:: AUFGABE A ::
Fass den Text über die Dassonville-Formel in zwei Sätzen zusammen.
:: AUFGABE B ::
Stimmen die folgenden Aussagen mit dem Text über die Dassonville-Formel überein? Antworte jeweils mit Ja oder Nein und zitiere die Worte aus dem Text, die darüber entscheiden.
(i) Im Fall Dassonville ging es um Whisky, der aus Frankreich nach Belgien eingeführt wurde.
(ii) Die Keck-Formel hat die Dassonville-Formel bedeutungslos gemacht.
(iii) Die Dassonville-Formel wurde 1984 entwickelt.
:: AUFGABE C ::
Schreib den Text über die Dassonville-Formel weiter, direkt nach seinem letzten Satz.

:: TEXTAUSZUG ::

---*---

Begriffsbestimmung: Die Dassonville-Formel
Die Dassonville-Formel ist eine grundlegende und prägende Rechtsfigur im Bereich des europäischen Binnenmarktrechts. Sie wurde 1974 vom Gerichtshof der Europäischen Gemeinschaften (heute: Gerichtshof der Europäischen Union, abgekürzt EuGH) im Urteil „Procureur du Roi gegen Benoît und Gustave Dassonville“ (Rs. 8/74) entwickelt. Die Formel legt den Maßstab für die Bestimmung sogenannter Maßnahmen gleicher Wirkung wie mengenmäßige Beschränkungen im Warenverkehr zwischen Mitgliedstaaten der Europäischen Union fest. Sie stellt damit eine der tragenden Säulen der Umsetzung und Sicherung des freien Warenverkehrs im Binnenmarkt gemäß Art. 34 und Art. 35 des Vertrags über die Arbeitsweise der Europäischen Union (AEUV) dar.
Historischer Hintergrund und Entwicklung
Entstehung im Dassonville-Urteil
Im Fall Dassonville ging es um die Einfuhr von schottischem Whisky aus Frankreich nach Belgien, wobei eine belgische Vorschrift den Nachweis einer Ursprungsbescheinigung forderte. Die Vorlage ohne die entsprechende Bescheinigung wurde als Verstoß gegen die mengenmäßigen Beschränkungen im Sinne des damaligen Art. 30 EWG (heute Art. 34 AEUV) beanstandet. Der EuGH entschied, dass jede Handelsregelung der Mitgliedstaaten, die geeignet ist, den innergemeinschaftlichen Handel unmittelbar oder mittelbar, tatsächlich oder potentiell zu behindern, als Maßnahme gleicher Wirkung wie eine mengenmäßige Beschränkung anzusehen ist.
Wichtige Meilensteine nach Dassonville
Die breite Definition im Dassonville-Urteil hat die weitere Rechtsprechung geprägt und wurde später durch die „Keck-Formel“ (EuGH Rs. C-267/91 und C-268/91) modifiziert, um die Reichweite zu konkretisieren. Dennoch bleibt die Dassonville-Formel für das Verständnis von Handelshemmnissen und für die Anwendung der Art. 34 und 35 AEUV zentral.
Wortlaut der Dassonville-Formel
Die Kernaussage der Dassonville-Formel lautet im Original:
„Alle Handelsregelungen der Mitgliedstaaten, die geeignet sind, den Handel zwischen Mitgliedstaaten unmittelbar oder mittelbar, tatsächlich oder potentiell zu behindern, sind als Maßnahmen gleicher Wirkung wie mengenmäßige Beschränkungen anzusehen.“ (EuGH, Rs. 8/74)

---*---

:: GEGEBENE ZEILEN ::
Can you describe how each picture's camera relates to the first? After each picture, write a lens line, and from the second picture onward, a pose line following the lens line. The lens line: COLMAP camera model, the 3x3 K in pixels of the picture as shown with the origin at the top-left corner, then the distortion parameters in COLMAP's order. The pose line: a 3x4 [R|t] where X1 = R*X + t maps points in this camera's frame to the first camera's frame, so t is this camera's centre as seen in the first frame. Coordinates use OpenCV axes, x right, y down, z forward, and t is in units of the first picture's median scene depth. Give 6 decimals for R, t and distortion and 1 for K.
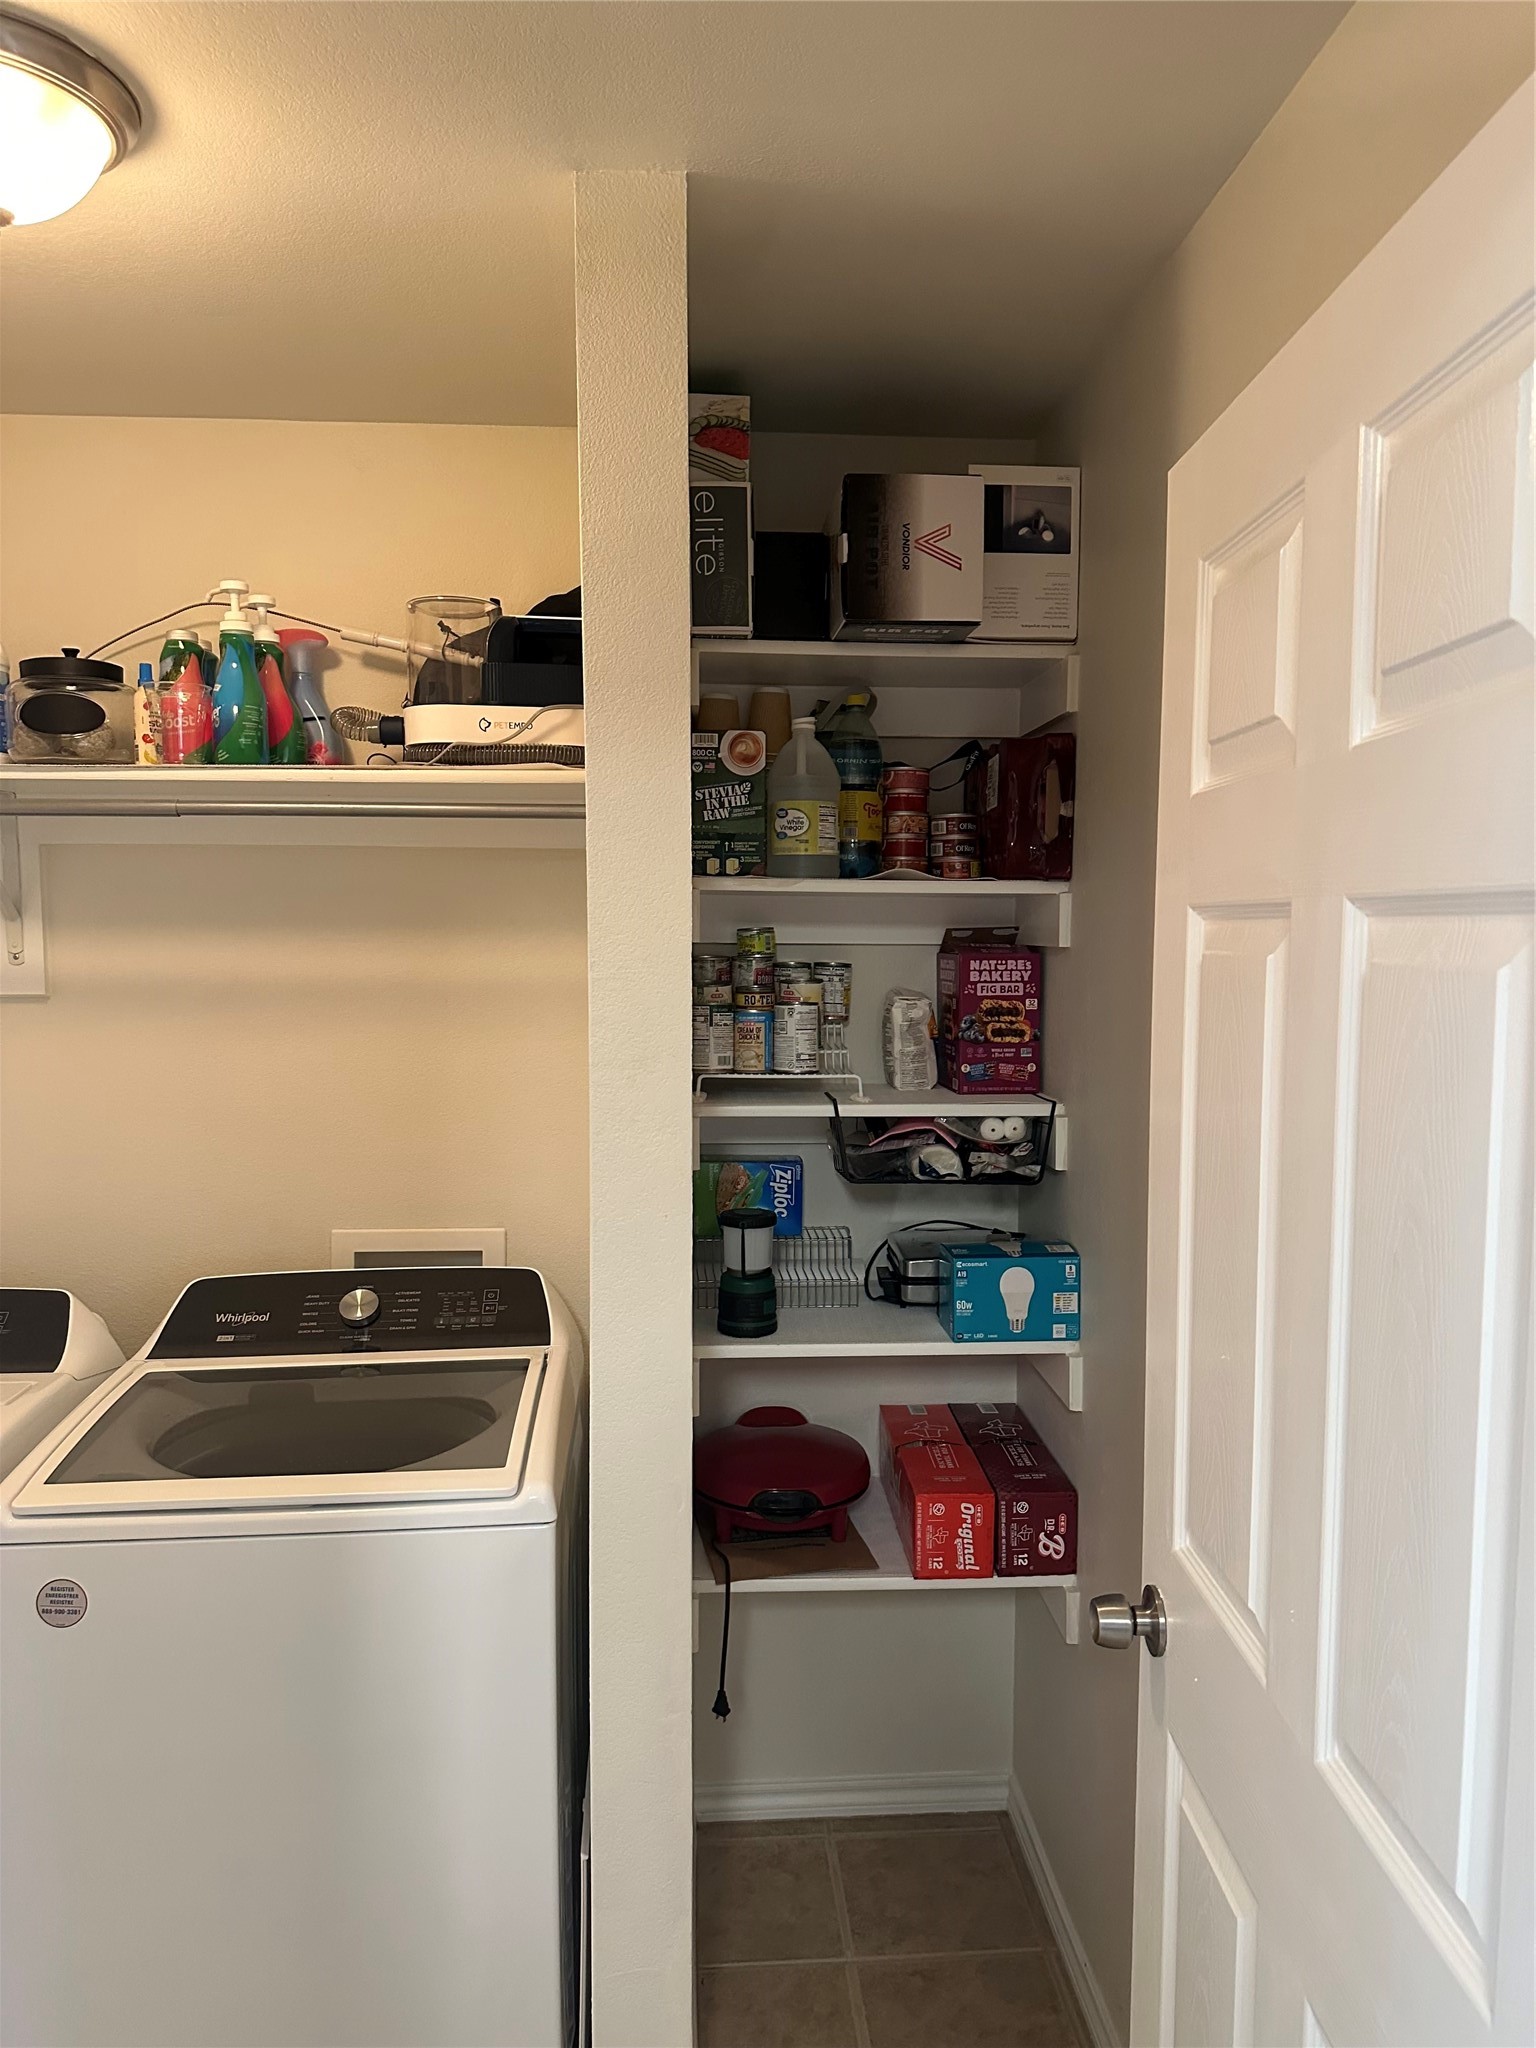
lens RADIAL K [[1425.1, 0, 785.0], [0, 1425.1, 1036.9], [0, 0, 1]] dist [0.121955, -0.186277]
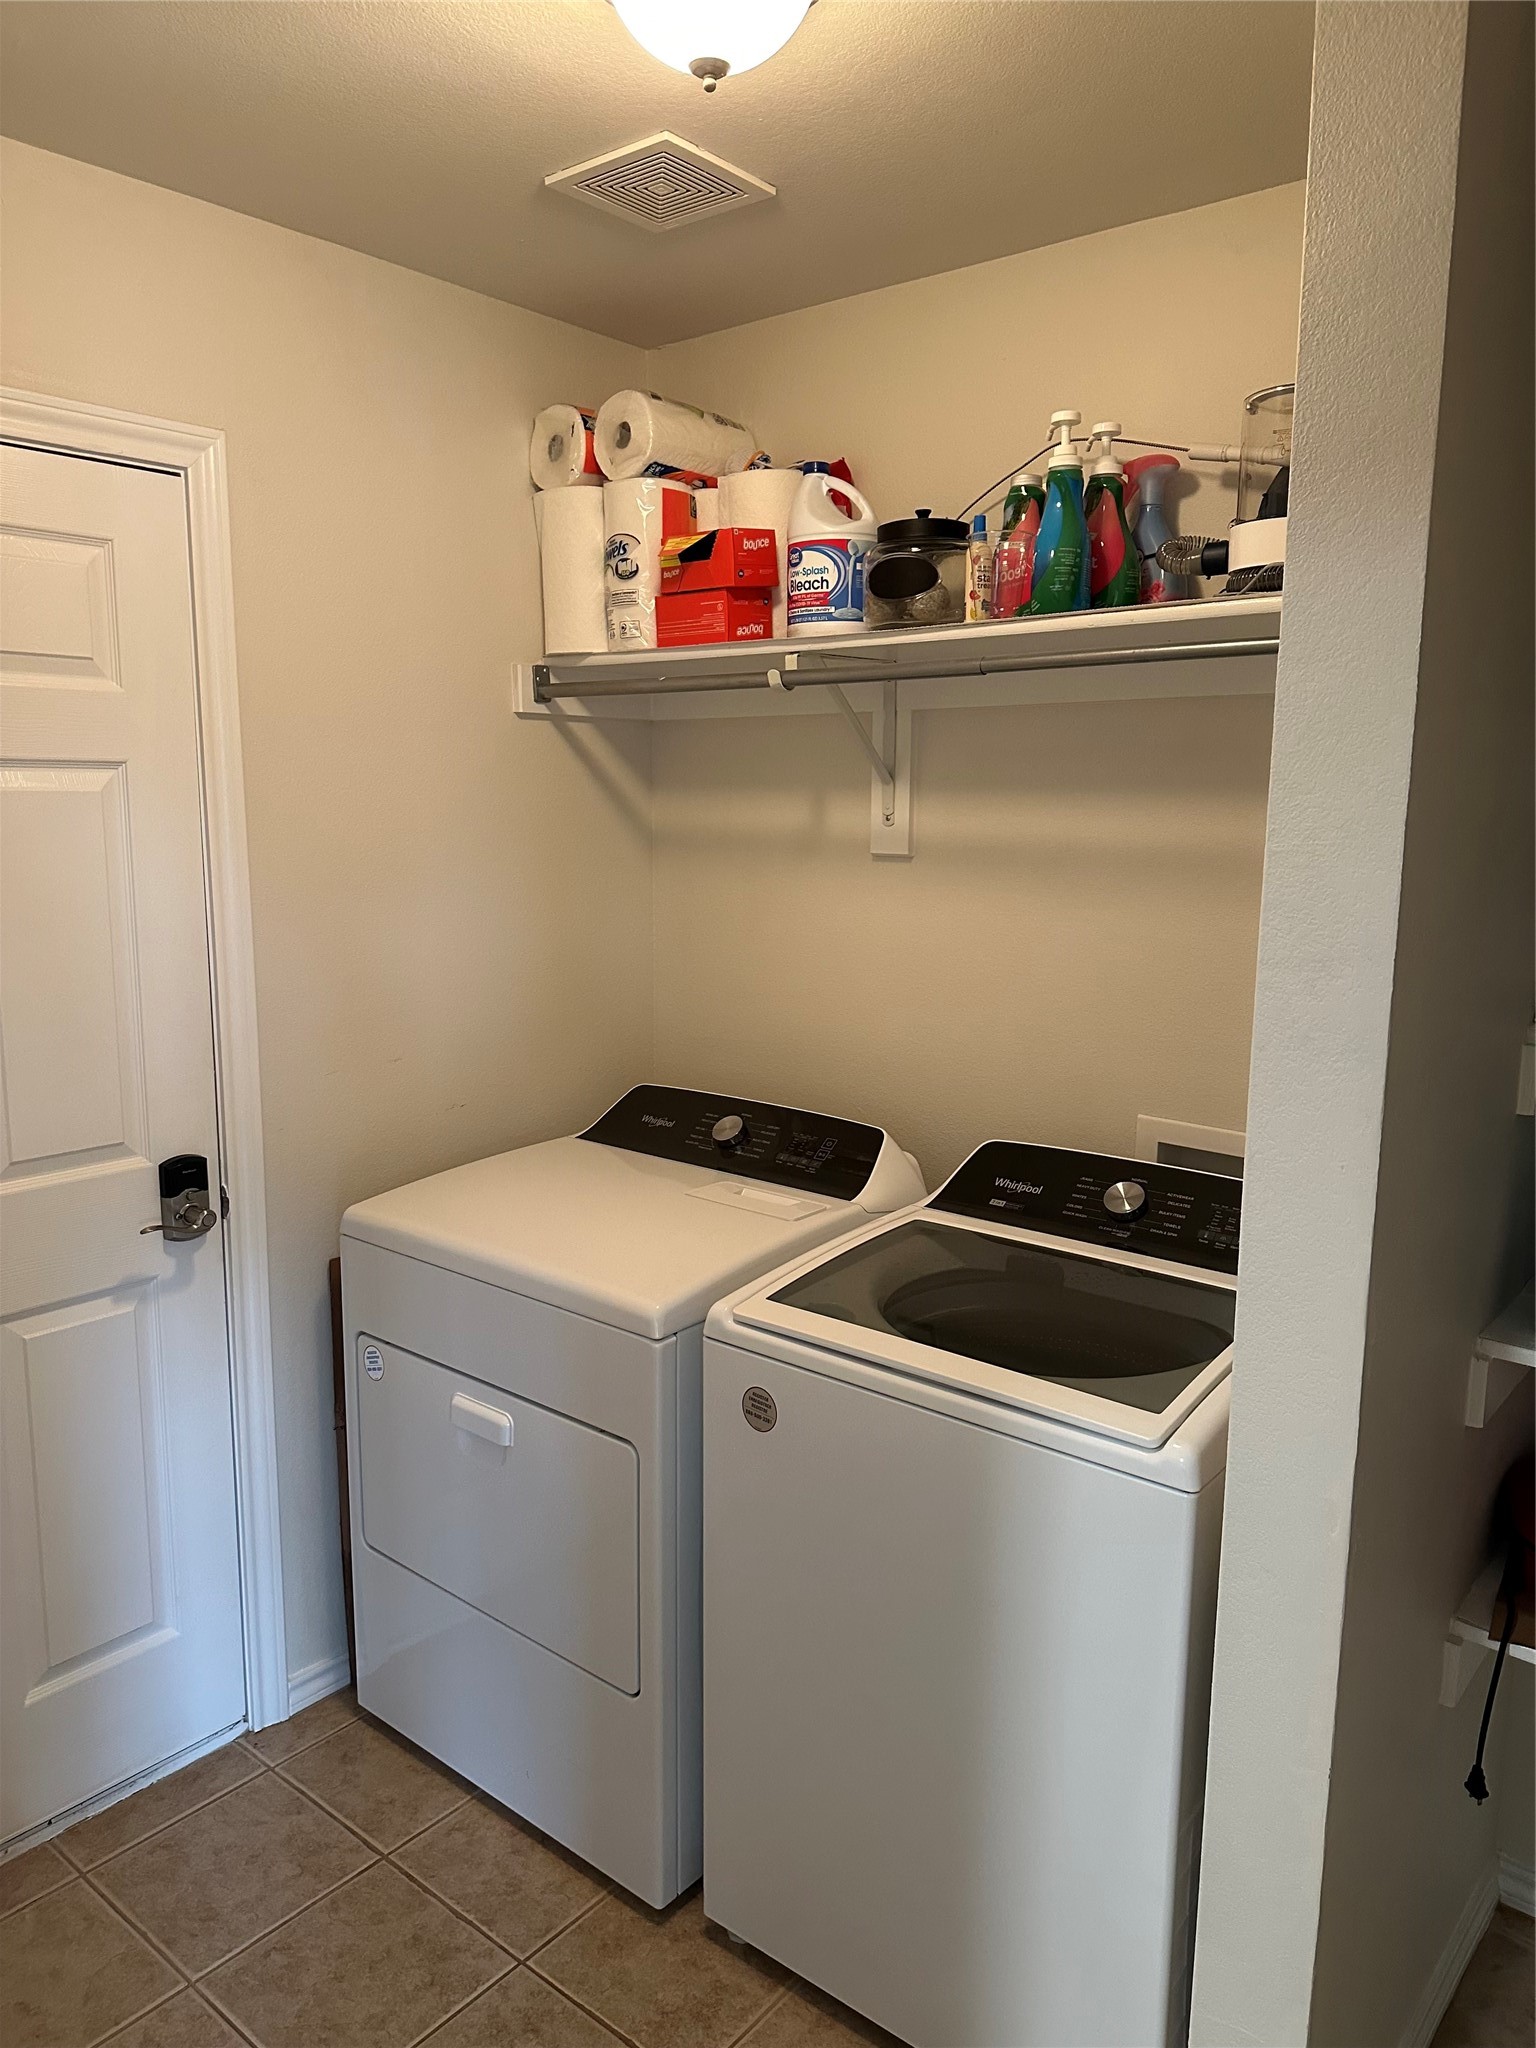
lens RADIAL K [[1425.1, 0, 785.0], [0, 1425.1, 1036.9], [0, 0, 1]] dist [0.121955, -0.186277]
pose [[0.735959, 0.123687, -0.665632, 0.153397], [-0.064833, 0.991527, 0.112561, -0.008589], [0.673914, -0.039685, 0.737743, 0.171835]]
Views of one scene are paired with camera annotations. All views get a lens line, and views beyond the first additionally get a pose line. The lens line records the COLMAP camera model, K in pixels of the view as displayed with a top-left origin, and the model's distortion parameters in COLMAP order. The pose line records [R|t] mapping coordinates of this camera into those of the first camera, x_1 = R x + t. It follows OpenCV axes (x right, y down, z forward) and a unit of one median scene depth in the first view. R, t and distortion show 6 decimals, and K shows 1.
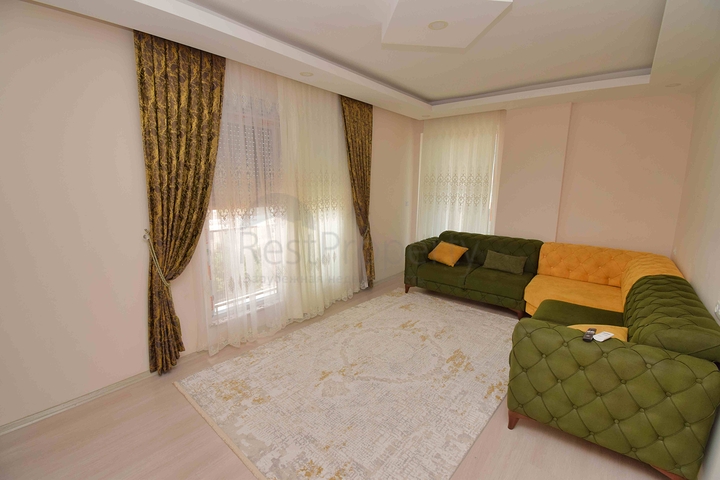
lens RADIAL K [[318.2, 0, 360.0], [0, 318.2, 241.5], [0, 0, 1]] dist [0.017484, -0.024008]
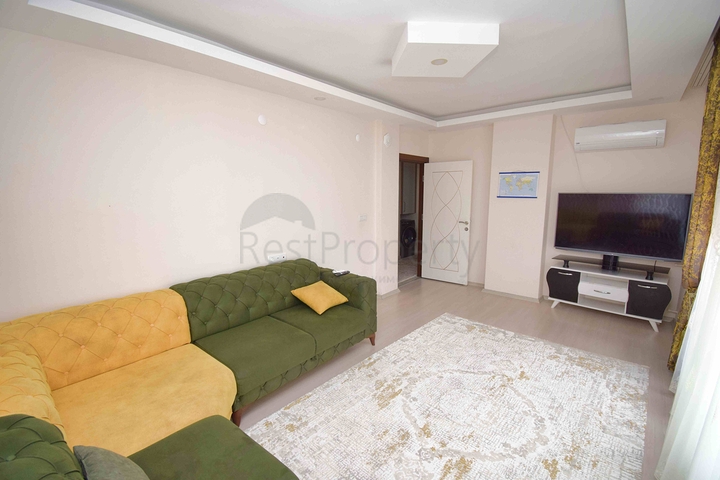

---*---

:: DEINE ANTWORT A ::
Die Dassonville-Formel wurde 1974 vom EuGH im Urteil in der Rs. 8/74 entwickelt und legt den Maßstab dafür fest, was im Warenverkehr zwischen EU-Mitgliedstaaten als Maßnahme gleicher Wirkung wie eine mengenmäßige Beschränkung gilt. Danach fällt jede Handelsregelung der Mitgliedstaaten darunter, die den Handel zwischen ihnen unmittelbar oder mittelbar, tatsächlich oder potentiell behindern kann; die Formel wurde später durch die „Keck-Formel“ modifiziert, bleibt aber für die Anwendung der Art. 34 und 35 AEUV zentral.

:: DEINE ANTWORT B ::
(i) Ja: „Im Fall Dassonville ging es um die Einfuhr von schottischem Whisky aus Frankreich nach Belgien“
(ii) Nein: „Dennoch bleibt die Dassonville-Formel für das Verständnis von Handelshemmnissen und für die Anwendung der Art. 34 und 35 AEUV zentral.“
(iii) Nein: „Sie wurde 1974 vom Gerichtshof der Europäischen Gemeinschaften“

:: DEINE ANTWORT C ::
Rechtlicher Kontext: Art. 34 und 35 AEUV
Bedeutung der Dassonville-Formel für den Binnenmarkt
Die Regelungen der Art. 34 und 35 AEUV verbieten mengenmäßige Ein- und Ausfuhrbeschränkungen sowie Maßnahmen gleicher Wirkung zwischen den Mitgliedstaaten. Die Dassonville-Formel wirkt hierbei als Auslegungshilfe, um zu bestimmen, welche nationalen Vorschriften als unzulässige Handelshemmnisse einzuordnen sind. Insbesondere ermöglicht die Formel es, auch mittelbare, indirekte oder potenzielle Handelshemmnisse zu erfassen, selbst wenn sie nicht ausdrücklich den grenzüberschreitenden Warenverkehr betreffen.
Anwendungsbereich
Die Dassonville-Formel findet Anwendung auf jede Handelsregelung der Mitgliedstaaten, unabhängig davon, ob diese direkt auf den grenzüberschreitenden Warenhandel abzielt, sofern sie geeignet ist, den Handel zu behindern. Das betrifft sowohl Maßnahmen mit Bindungswirkung (z. B. Gesetze, Verordnungen, Erlasse) als auch bestimmte Verhaltensweisen und Vorgehensweisen von staatlichen Stellen.
Systematik und Voraussetzungen der Dassonville-Formel
1. Handelsregelung eines Mitgliedstaates
Eine Maßnahme muss ihren Ursprung in einer „Handelsregelung“ eines Mitgliedsstaates haben. Unter Handelsregelung versteht sich nicht allein das klassische Gesetz, sondern auch Verwaltungsvorschriften und sonstige rechtliche Vorgaben, die den Handel zwischen den Mitgliedstaaten betreffen.
2. Beeinträchtigung des Handels zwischen Mitgliedstaaten
Für die Annahme einer Maßnahme gleicher Wirkung reicht es nach der Dassonville-Formel aus, dass die Regelung geeignet ist, die Warenströme zwischen zwei oder mehr Mitgliedstaaten zu beeinträchtigen. Eine tatsächliche Beeinträchtigung muss nicht bewiesen werden; vielmehr genügt das Potential zur Behinderung.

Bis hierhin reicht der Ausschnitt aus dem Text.